Hubungan subyek dengan teman, baik di rumah dan di sekolah juga tidak jauh berbeda. Dalam bergaul dengan lingkungan sekitar subyek selalu ingin menjadi pemimpin dalam permainan, ingin menang sendiri dan tidak mau kalah dengan teman-temannya yang lain.


4. Keluarga

Kedua orang tua subyek merupakan orang tua yang jarang berada di rumah. Ayah subyek bekerja sebagai polisi yang tidak tentu jadwal pekerjaannya, sedangkan ibu subyek bekerja sebagai PNS. Kedua orang tua subyek merupakan orang tua yang sibuk dengan pekerjaannya. Berangkat bekerja pagi dan pulang sore hari atau bahkan malam hari. Kedua kakak subyek juga tidak tinggal bersama dengan orang tua, karena bekerja dan kuliah di luar kota. Kondisi yang demikian membuat subyek jarang berkumpul dengan kedua orang tuanya serta membuat subyek hanya ditemani dengan pembantu di rumah. Hubungan subyek dengan pembantu lebih dekat disbanding dengan orang tuanya, karena segala sesuatu yang dibutuhkan subyek dibantu oleh pembantu, dari hal yang dibutuhkan subyek sebelum berangkat sekolah hingga subyek pulang sekolah, seperti peralatan sekolah hingga baju yang digunakan subyek sepulang sekolah.

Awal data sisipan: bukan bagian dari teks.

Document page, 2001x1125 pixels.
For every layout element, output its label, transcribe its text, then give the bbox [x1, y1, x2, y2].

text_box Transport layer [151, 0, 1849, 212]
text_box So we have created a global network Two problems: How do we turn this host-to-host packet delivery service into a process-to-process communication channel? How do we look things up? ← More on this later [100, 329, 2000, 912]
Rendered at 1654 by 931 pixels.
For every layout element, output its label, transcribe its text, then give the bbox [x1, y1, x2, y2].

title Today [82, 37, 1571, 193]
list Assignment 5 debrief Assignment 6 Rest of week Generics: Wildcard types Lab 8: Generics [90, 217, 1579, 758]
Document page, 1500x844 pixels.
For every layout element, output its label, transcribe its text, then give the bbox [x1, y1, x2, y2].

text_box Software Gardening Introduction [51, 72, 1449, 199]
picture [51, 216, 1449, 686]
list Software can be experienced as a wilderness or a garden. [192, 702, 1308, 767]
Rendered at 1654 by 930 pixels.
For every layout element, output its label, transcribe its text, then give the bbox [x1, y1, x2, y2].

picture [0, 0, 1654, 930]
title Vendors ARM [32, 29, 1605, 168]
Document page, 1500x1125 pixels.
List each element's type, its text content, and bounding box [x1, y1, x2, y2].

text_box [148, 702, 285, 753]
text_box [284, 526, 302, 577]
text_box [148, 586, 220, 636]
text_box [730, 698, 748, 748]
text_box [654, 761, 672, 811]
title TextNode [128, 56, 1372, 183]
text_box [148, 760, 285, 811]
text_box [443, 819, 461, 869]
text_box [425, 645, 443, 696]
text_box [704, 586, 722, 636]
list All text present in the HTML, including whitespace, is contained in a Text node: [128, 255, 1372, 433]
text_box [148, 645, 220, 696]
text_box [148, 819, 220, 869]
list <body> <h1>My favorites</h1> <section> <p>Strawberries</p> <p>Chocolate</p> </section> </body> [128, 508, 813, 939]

Kedua orang tua subyek merupakan orang tua yang memberikan kasih sayang berlebihan, hal ini dapat terlihat dari sikap dan cara pendidikan orang tua yang diterapkan pada subyek serta segala sesuatu yang diinginkan subyek selalu dituruti oleh kedua orang tua. Selain hal tersebut kedua orang tua subyek juga menerapkan disiplin yang ketat pada subyek seperti sepulang sekolah harus segera pulang, subyek harus dapat menjadi yang pertama di kelas, belajar harus tepat 67 waktu dan tidak diperbolehkan main di luar rumah tanpa ditemani oleh pembantunya. Hal tersebut dilakukan orang tua subyek dengan alasan bahwa subyek merupakan anak laki-laki dalam keluarga dan menginginkan subyek kelak dapat menjadi pemimpin yang lebih dibanding orang tua. Selain hal tersebut, orang tua subyek terdapat kekhawatiran jika subyek salah bergaul dengan lingkungan sekitar, sehingga mereka memperlakukan subyek dengan demikian.